U.S. stocks rose on Monday, with the Nasdaq hitting a 15-month high after a healthcare reform bill advanced in the Senate and brokerages upgraded two Dow components on improving profit prospects.
Healthcare stocks rose after a bill to overhaul the U.S. healthcare system, which is perceived as less damaging to industry profits than expected, passed a crucial test in the U.S. Senate early Monday.
Retail stocks also gained as investors were optimistic about the rest of the holiday shopping season even after a heavy snowstorm hit the East Coast over the weekend, which may have deprived retailers of profits.
Legislation to overhaul the U.S. healthcare system passed a crucial test early Monday as backers cleared a procedural hurdle to approving the bill, which is President Barack Obama's top legislative priority.
Following the vote, the Morgan Stanley Health Payor index (.HMO) climbed 3 percent. Health insurers Aetna Inc (AET.N) added 4.7 percent to $34.04 and Cigna Corp (CI.N) rose 3.9 percent to $37.19.
"When it comes to healthcare, as it is with any industry, it's more about certainty," said Marc Pado, U.S. market strategist at Cantor Fitzgerald & Co. in San Francisco. "That way you know who the winners and losers are."
The Dow Jones industrial average (.DJI) shot up 85.25 points, or 0.83 percent, to end at 10,414.14. The Standard & Poor's 500 Index (.SPX) gained 11.58 points, or 1.05 percent, to 1,114.05. The Nasdaq Composite Index (.IXIC) rose 25.97 points, or 1.17 percent, to end at 2,237.66.
WALL STREET'S PHOTO OP
Window dressing -- where portfolio managers sell lagging stocks and buy shares that have rallied recently -- also buoyed the broad market.
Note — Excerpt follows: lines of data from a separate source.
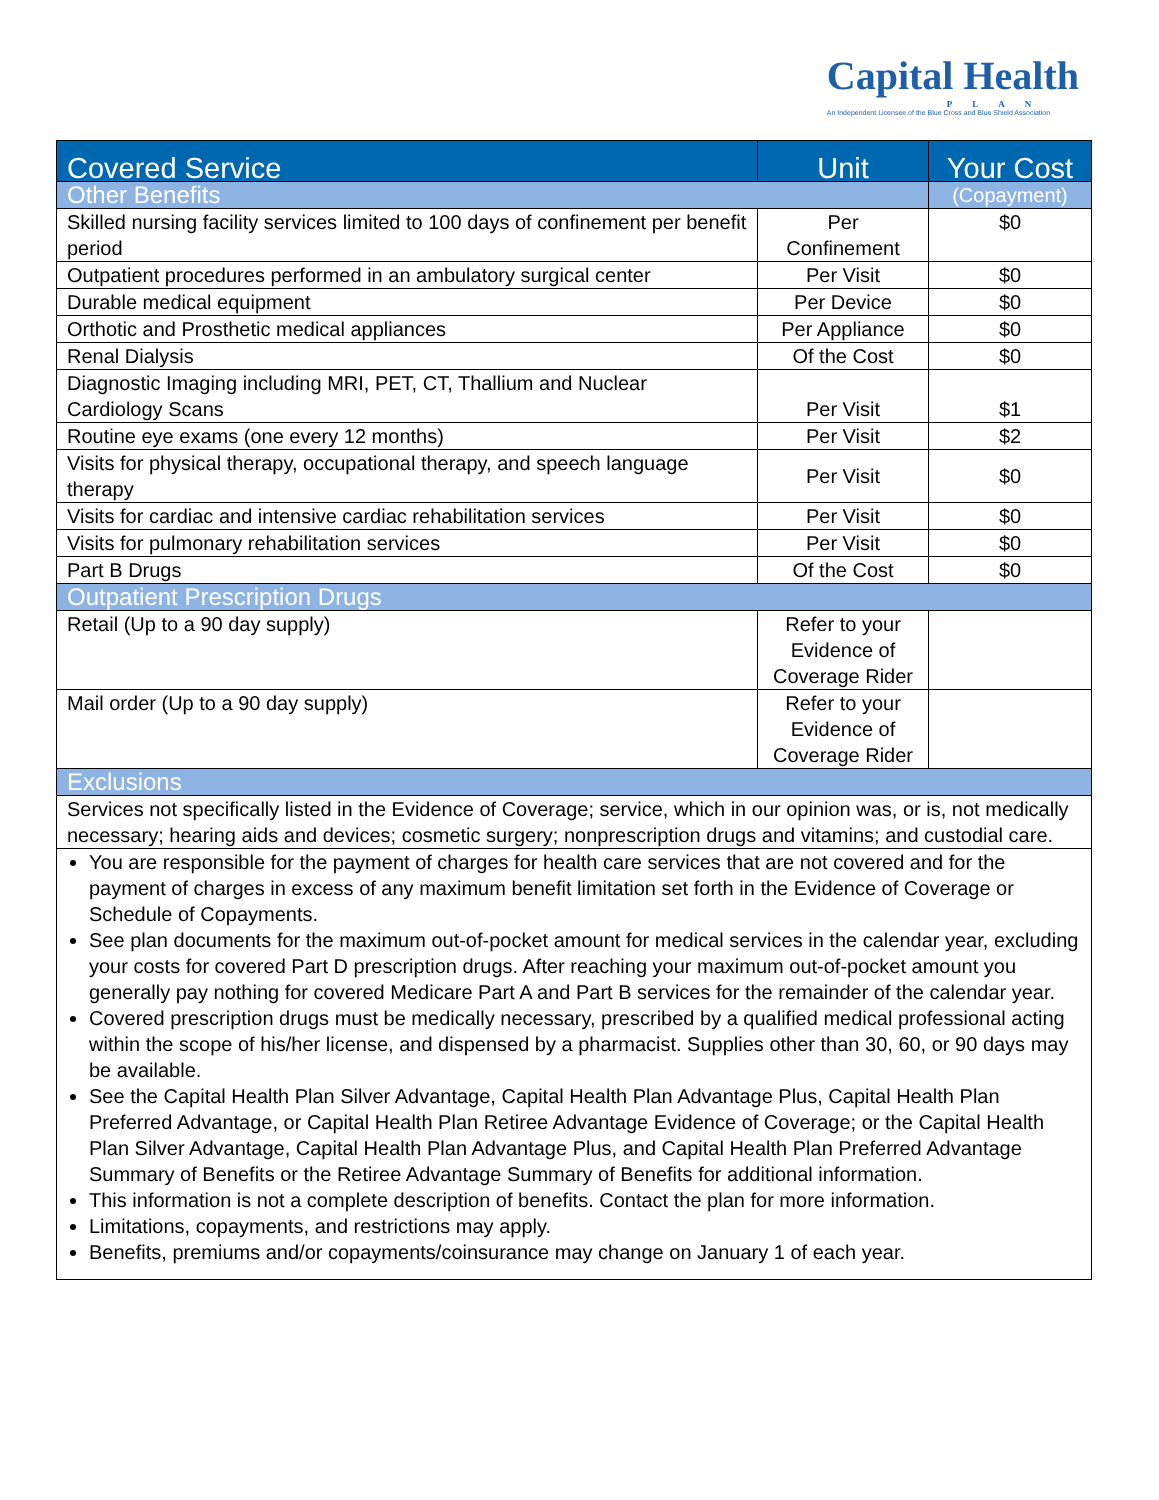Capital Health
PLAN
An Independent Licensee of the Blue Cross and Blue Shield Association
| Covered Service | Unit | Your Cost |
| --- | --- | --- |
| Other Benefits | | (Copayment) |
| Skilled nursing facility services limited to 100 days of confinement per benefit period | Per Confinement | $0 |
| Outpatient procedures performed in an ambulatory surgical center | Per Visit | $0 |
| Durable medical equipment | Per Device | $0 |
| Orthotic and Prosthetic medical appliances | Per Appliance | $0 |
| Renal Dialysis | Of the Cost | $0 |
| Diagnostic Imaging including MRI, PET, CT, Thallium and Nuclear Cardiology Scans | Per Visit | $1 |
| Routine eye exams (one every 12 months) | Per Visit | $2 |
| Visits for physical therapy, occupational therapy, and speech language therapy | Per Visit | $0 |
| Visits for cardiac and intensive cardiac rehabilitation services | Per Visit | $0 |
| Visits for pulmonary rehabilitation services | Per Visit | $0 |
| Part B Drugs | Of the Cost | $0 |
| Outpatient Prescription Drugs | | |
| Retail (Up to a 90 day supply) | Refer to your Evidence of Coverage Rider | |
| Mail order (Up to a 90 day supply) | Refer to your Evidence of Coverage Rider | |
| Exclusions | | |
| Services not specifically listed in the Evidence of Coverage; service, which in our opinion was, or is, not medically necessary; hearing aids and devices; cosmetic surgery; nonprescription drugs and vitamins; and custodial care. | | |
| You are responsible for the payment of charges for health care services that are not covered and for the payment of charges in excess of any maximum benefit limitation set forth in the Evidence of Coverage or Schedule of Copayments. See plan documents for the maximum out-of-pocket amount for medical services in the calendar year, excluding your costs for covered Part D prescription drugs. After reaching your maximum out-of-pocket amount you generally pay nothing for covered Medicare Part A and Part B services for the remainder of the calendar year. Covered prescription drugs must be medically necessary, prescribed by a qualified medical professional acting within the scope of his/her license, and dispensed by a pharmacist. Supplies other than 30, 60, or 90 days may be available. See the Capital Health Plan Silver Advantage, Capital Health Plan Advantage Plus, Capital Health Plan Preferred Advantage, or Capital Health Plan Retiree Advantage Evidence of Coverage; or the Capital Health Plan Silver Advantage, Capital Health Plan Advantage Plus, and Capital Health Plan Preferred Advantage Summary of Benefits or the Retiree Advantage Summary of Benefits for additional information. This information is not a complete description of benefits. Contact the plan for more information. Limitations, copayments, and restrictions may apply. Benefits, premiums and/or copayments/coinsurance may change on January 1 of each year. | | |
On Monday, investors snapped up winners after a rally that has driven the S&P 500 up 23.3 percent for the year.
The S&P 500 closed within a hair of a new 14-month high, while the Nasdaq ended at a 15-month high. In contrast, the Dow ended considerably below its 2009 closing high at 10,501.05, which it reached on December 14.
"You've got a bull market surge that's going to be difficult for fund managers to keep pace with," Pado said.
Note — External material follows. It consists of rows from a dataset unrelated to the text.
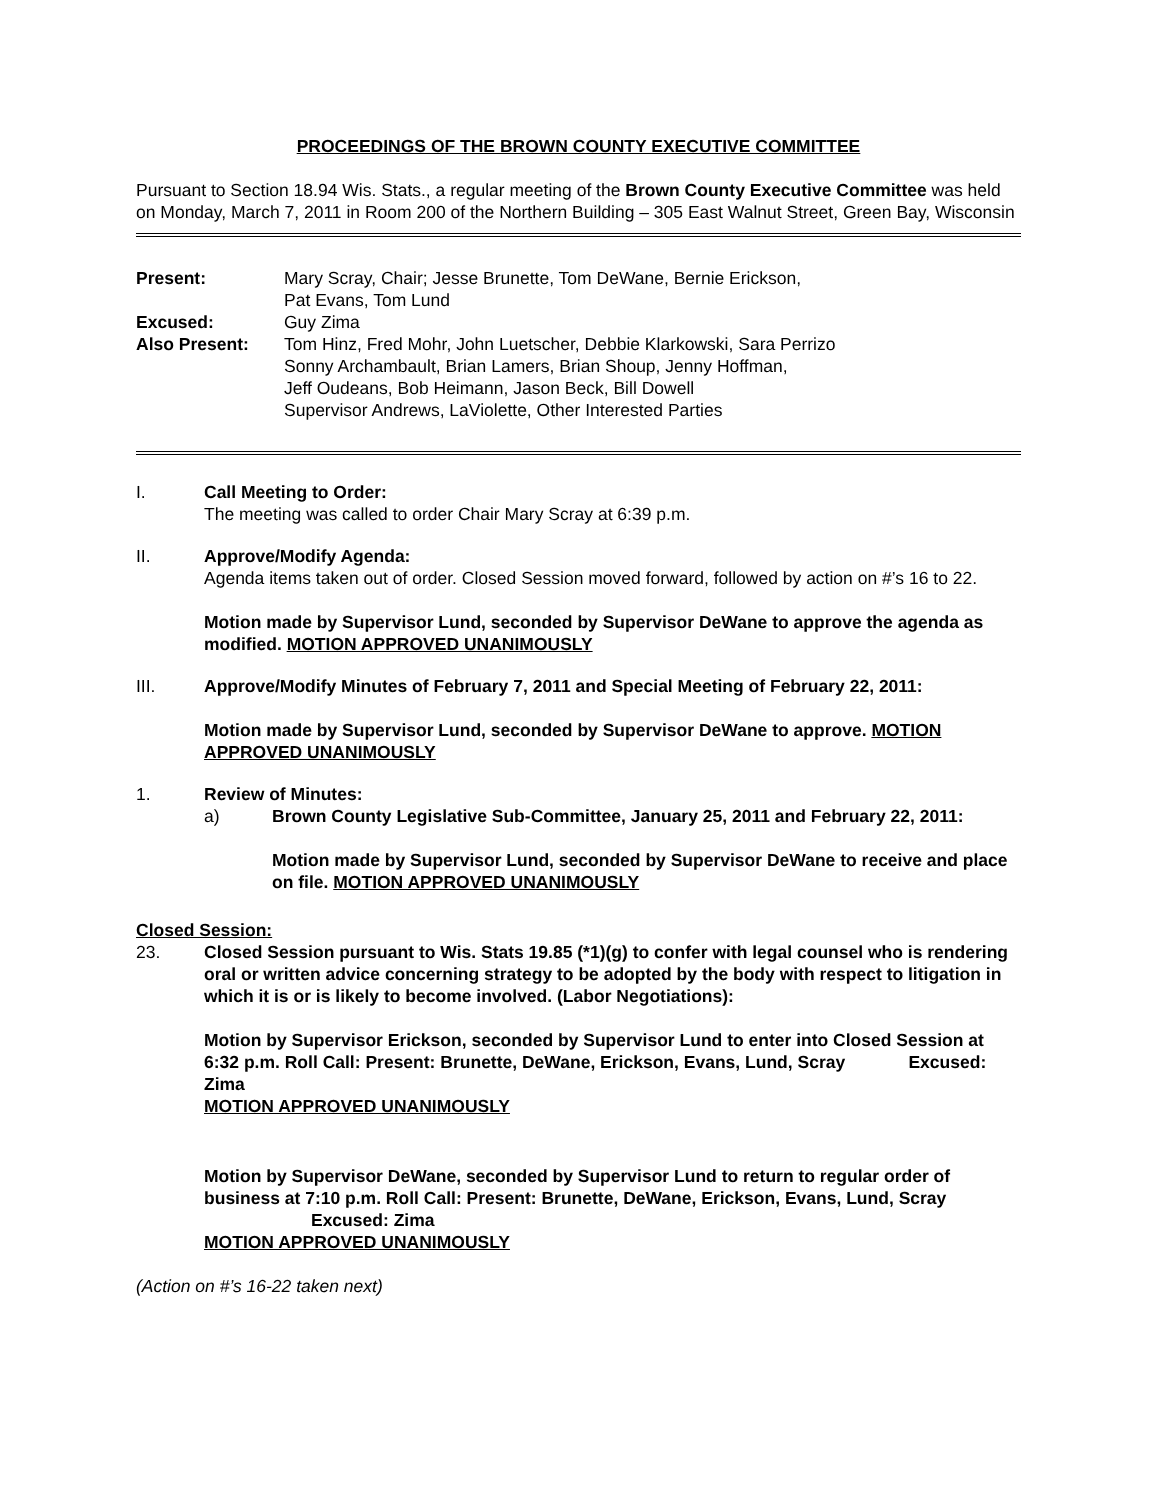PROCEEDINGS OF THE BROWN COUNTY EXECUTIVE COMMITTEE
Pursuant to Section 18.94 Wis. Stats., a regular meeting of the Brown County Executive Committee was held on Monday, March 7, 2011 in Room 200 of the Northern Building – 305 East Walnut Street, Green Bay, Wisconsin
Present:
Mary Scray, Chair; Jesse Brunette, Tom DeWane, Bernie Erickson,
Pat Evans, Tom Lund
Excused:
Guy Zima
Also Present:
Tom Hinz, Fred Mohr, John Luetscher, Debbie Klarkowski, Sara Perrizo
Sonny Archambault, Brian Lamers, Brian Shoup, Jenny Hoffman,
Jeff Oudeans, Bob Heimann, Jason Beck, Bill Dowell
Supervisor Andrews, LaViolette, Other Interested Parties
I.
Call Meeting to Order:
The meeting was called to order Chair Mary Scray at 6:39 p.m.
II.
Approve/Modify Agenda:
Agenda items taken out of order. Closed Session moved forward, followed by action on #’s 16 to 22.
Motion made by Supervisor Lund, seconded by Supervisor DeWane to approve the agenda as modified. MOTION APPROVED UNANIMOUSLY
III.
Approve/Modify Minutes of February 7, 2011 and Special Meeting of February 22, 2011:
Motion made by Supervisor Lund, seconded by Supervisor DeWane to approve. MOTION APPROVED UNANIMOUSLY
1.
Review of Minutes:
a)
Brown County Legislative Sub-Committee, January 25, 2011 and February 22, 2011:
Motion made by Supervisor Lund, seconded by Supervisor DeWane to receive and place on file. MOTION APPROVED UNANIMOUSLY
Closed Session:
23.
Closed Session pursuant to Wis. Stats 19.85 (*1)(g) to confer with legal counsel who is rendering oral or written advice concerning strategy to be adopted by the body with respect to litigation in which it is or is likely to become involved. (Labor Negotiations):
Motion by Supervisor Erickson, seconded by Supervisor Lund to enter into Closed Session at 6:32 p.m. Roll Call: Present: Brunette, DeWane, Erickson, Evans, Lund, Scray Excused: Zima
MOTION APPROVED UNANIMOUSLY
Motion by Supervisor DeWane, seconded by Supervisor Lund to return to regular order of business at 7:10 p.m. Roll Call: Present: Brunette, DeWane, Erickson, Evans, Lund, Scray Excused: Zima
MOTION APPROVED UNANIMOUSLY
(Action on #’s 16-22 taken next)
"Window dressing is about the photo at the end of the year or the end of the quarter and that photo has to show you were playing in the right stocks."
Intel Corp (INTC.O) gained 2.3 percent to $20.09 on Nasdaq after Barclays upgraded the stock to "overweight" from "equal weight", citing solid "end-market" conditions.
Alcoa Inc (AA.N) gave the Dow its biggest boost after it announced a joint venture to build a $10.8 billion aluminum complex in Saudi Arabia.
Morgan Stanley raised its recommendation on Alcoa's stock to "buy," expecting the company to report increased profitability in its alumina and downstream divisions. Alcoa jumped 7.9 percent to $15.73 and helped lift the materials sector (.GSPM) 1.2 percent.
Sentiment also brightened after several acquisition deals, including an agreement by Sanofi-Aventis (SASY.PA) to buy consumer healthcare company Chattem Inc (CHTT.O) for about $1.9 billion, driving Chattem's stock up 33.1 percent to $93.14.
TAKE TWO SLIDES AFTER THE BALL
Shares of Take Two Interactive Software Inc (TTWO.O) lost 5.1 percent to $8.95 in extended trade after the company revised its outlook lower, citing the impact of the sale of its distribution business Jack of All Games.
Volume was light on the New York Stock Exchange, with only 1.01 billion shares changing hands, well below last year's estimated daily average of 1.49 billion. On the Nasdaq, about 1.84 billion shares traded, well below last year's daily average of 2.28 billion.
Advancing stocks outnumbered declining ones on the NYSE by about 11 to 4, while on the Nasdaq, two stocks rose for every one that fell.